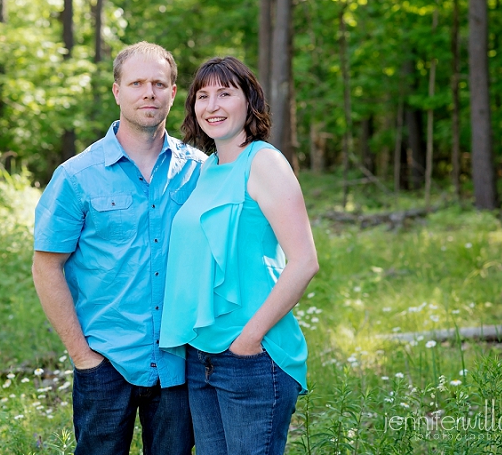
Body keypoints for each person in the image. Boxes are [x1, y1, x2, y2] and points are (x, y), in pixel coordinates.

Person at [32, 42, 206, 455]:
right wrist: (82, 354)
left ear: (173, 91)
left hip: (179, 363)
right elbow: (46, 267)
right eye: (137, 83)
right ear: (117, 91)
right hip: (105, 363)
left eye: (159, 84)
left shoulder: (201, 171)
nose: (149, 92)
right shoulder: (77, 176)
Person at [160, 56, 319, 455]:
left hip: (251, 357)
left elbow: (304, 262)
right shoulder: (207, 168)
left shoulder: (264, 162)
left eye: (225, 93)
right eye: (203, 95)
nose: (212, 105)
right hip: (202, 358)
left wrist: (249, 339)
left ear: (249, 101)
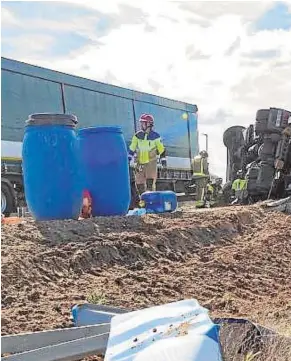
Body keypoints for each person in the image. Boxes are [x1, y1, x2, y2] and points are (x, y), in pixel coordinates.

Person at [128, 113, 166, 197]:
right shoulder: (137, 136)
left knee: (150, 183)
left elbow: (162, 150)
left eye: (143, 123)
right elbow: (132, 149)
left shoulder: (156, 136)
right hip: (140, 164)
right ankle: (143, 202)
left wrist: (164, 163)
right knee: (139, 184)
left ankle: (151, 202)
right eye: (141, 123)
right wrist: (128, 160)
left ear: (149, 124)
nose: (141, 125)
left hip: (151, 163)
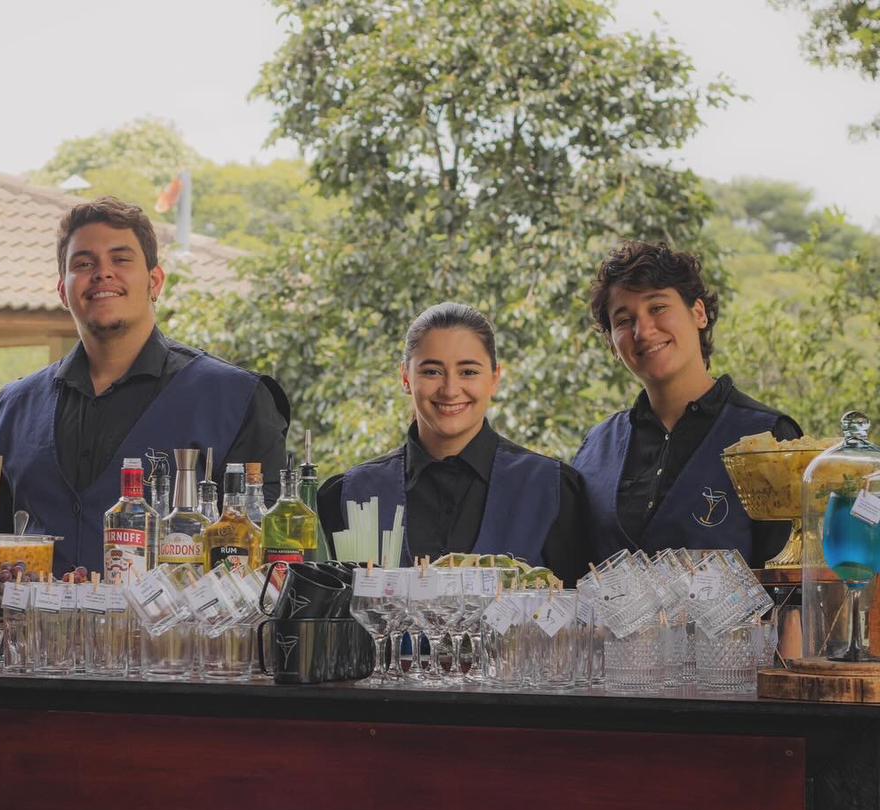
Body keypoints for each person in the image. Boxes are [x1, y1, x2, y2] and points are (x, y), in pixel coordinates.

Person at [0, 197, 289, 576]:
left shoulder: (237, 398)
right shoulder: (15, 407)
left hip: (181, 632)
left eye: (121, 259)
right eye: (83, 263)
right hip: (38, 633)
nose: (102, 273)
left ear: (155, 281)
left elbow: (275, 561)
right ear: (63, 291)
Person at [319, 302, 590, 585]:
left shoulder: (551, 489)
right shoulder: (349, 495)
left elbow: (581, 619)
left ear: (495, 378)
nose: (450, 390)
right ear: (405, 378)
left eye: (469, 372)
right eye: (432, 371)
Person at [573, 241, 801, 567]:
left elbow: (793, 584)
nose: (644, 330)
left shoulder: (768, 438)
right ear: (612, 342)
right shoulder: (597, 447)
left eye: (658, 308)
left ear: (698, 313)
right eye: (623, 320)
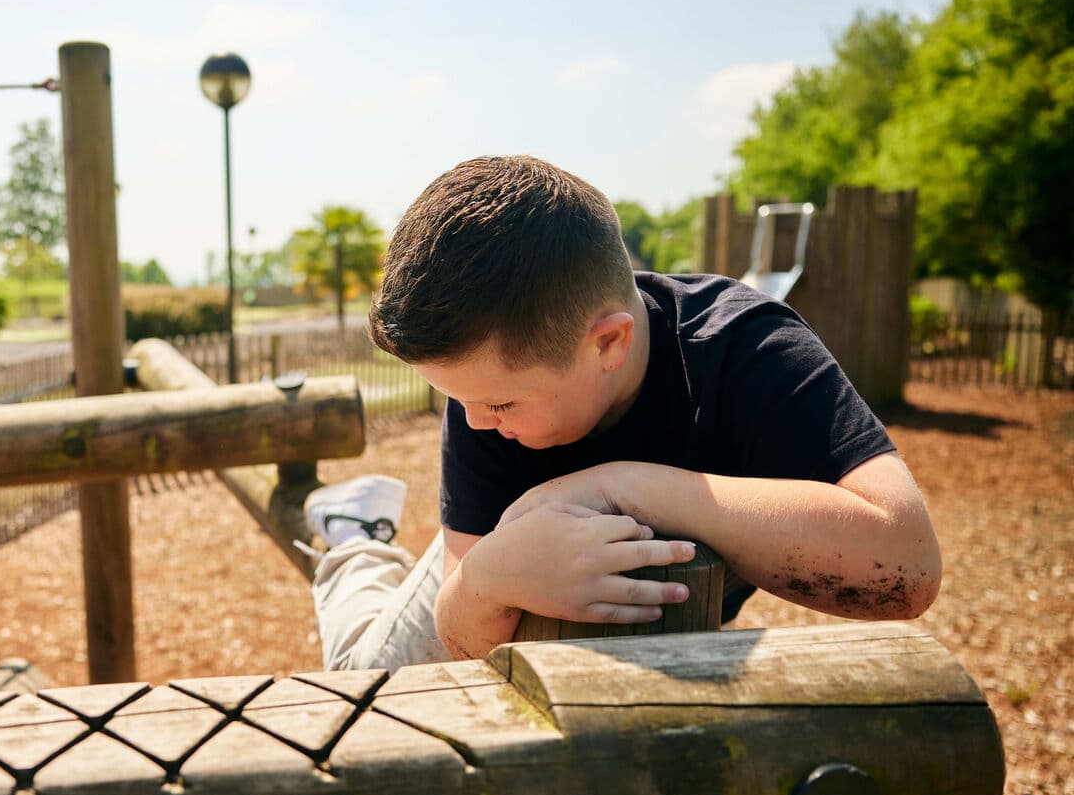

++++++++++++++++++++

**Brief**
Give back all entries exactly. No pictures belong in the copy.

**Result below**
Body keypoints for each person in the image. Boxes are [x1, y1, x2, y2] and points are (x, y), in pixel coordinates.

Person at [32, 42, 206, 455]:
right wrist: (82, 354)
left ear: (173, 91)
left hip: (179, 363)
right elbow: (46, 267)
right eye: (137, 83)
right ear: (117, 91)
right hip: (105, 363)
left eye: (159, 84)
left shoulder: (201, 171)
nose: (149, 92)
right shoulder: (77, 176)
Person at [160, 56, 319, 455]:
left hip: (251, 357)
left elbow: (304, 262)
right shoulder: (207, 168)
left shoulder: (264, 162)
left eye: (225, 93)
right eye: (203, 95)
nose: (212, 105)
right hip: (202, 358)
left wrist: (249, 339)
left ear: (249, 101)
Body keypoints for each person in the image. Boxes are [x1, y1, x2, y2] and points are (x, y), in pixel coordinates.

Person at [128, 113, 166, 197]:
right shoulder: (137, 136)
left knee: (150, 183)
left elbow: (162, 150)
left eye: (143, 123)
right elbow: (132, 149)
left shoulder: (156, 136)
right hip: (140, 164)
right ankle: (143, 202)
left wrist: (164, 163)
right knee: (139, 184)
left ankle: (151, 202)
right eye: (141, 123)
right wrist: (128, 160)
left ear: (149, 124)
nose: (141, 125)
left hip: (151, 163)
Body keypoints for each person in the image. Boxes are [x1, y1, x2, y2] and points are (x, y), in pixel coordinates.

Person at [0, 197, 289, 576]:
left shoulder: (237, 398)
right shoulder: (15, 407)
left hip: (181, 632)
left eye: (121, 259)
right eye: (83, 263)
right hip: (38, 633)
nose: (102, 273)
left ear: (155, 281)
left elbow: (275, 561)
right ear: (63, 291)
Person at [319, 302, 590, 585]:
left shoulder: (551, 489)
right shoulder: (349, 495)
left elbow: (581, 619)
left ear: (495, 378)
nose: (450, 390)
right ear: (405, 378)
left eye: (469, 372)
right eye: (432, 371)
Person at [573, 241, 801, 567]:
left elbow: (793, 584)
nose: (644, 330)
left shoulder: (768, 438)
right ear: (612, 342)
right shoulder: (597, 447)
left eye: (658, 308)
left ear: (698, 313)
right eye: (623, 320)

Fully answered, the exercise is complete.